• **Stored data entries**
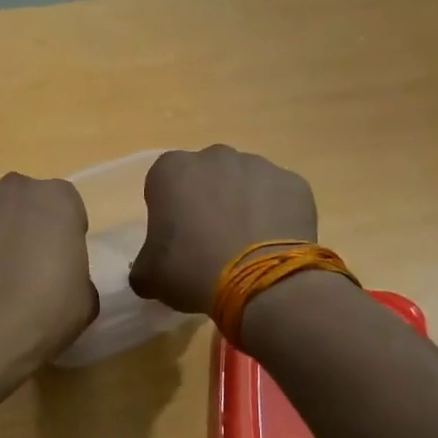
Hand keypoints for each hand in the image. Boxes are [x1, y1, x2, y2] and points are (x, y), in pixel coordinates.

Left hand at [0, 173, 96, 373]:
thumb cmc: (47, 310)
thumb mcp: (84, 298)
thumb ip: (75, 276)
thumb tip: (62, 282)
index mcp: (58, 198)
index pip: (65, 208)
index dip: (60, 237)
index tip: (57, 265)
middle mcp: (15, 187)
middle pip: (21, 203)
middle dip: (21, 227)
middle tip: (20, 269)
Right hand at [128, 146, 317, 314]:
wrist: (260, 281)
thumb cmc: (191, 270)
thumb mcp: (149, 276)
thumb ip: (143, 265)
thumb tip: (150, 269)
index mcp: (172, 170)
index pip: (163, 184)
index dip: (168, 211)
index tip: (175, 239)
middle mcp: (215, 156)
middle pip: (206, 177)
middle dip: (207, 200)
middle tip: (209, 241)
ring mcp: (259, 166)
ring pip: (244, 183)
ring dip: (242, 205)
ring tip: (245, 246)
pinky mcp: (294, 183)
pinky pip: (278, 197)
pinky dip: (274, 215)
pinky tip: (272, 245)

• **Your goal**
From the records above, copy each line where the word "hand" can be found.

• **Written response**
Hand keypoints for each hand in the image. Boxes are [x1, y1, x2, y2] and points are (x, y), in pixel coordinates.
Left hand at [0, 173, 96, 373]:
Right hand at [128, 146, 317, 314]:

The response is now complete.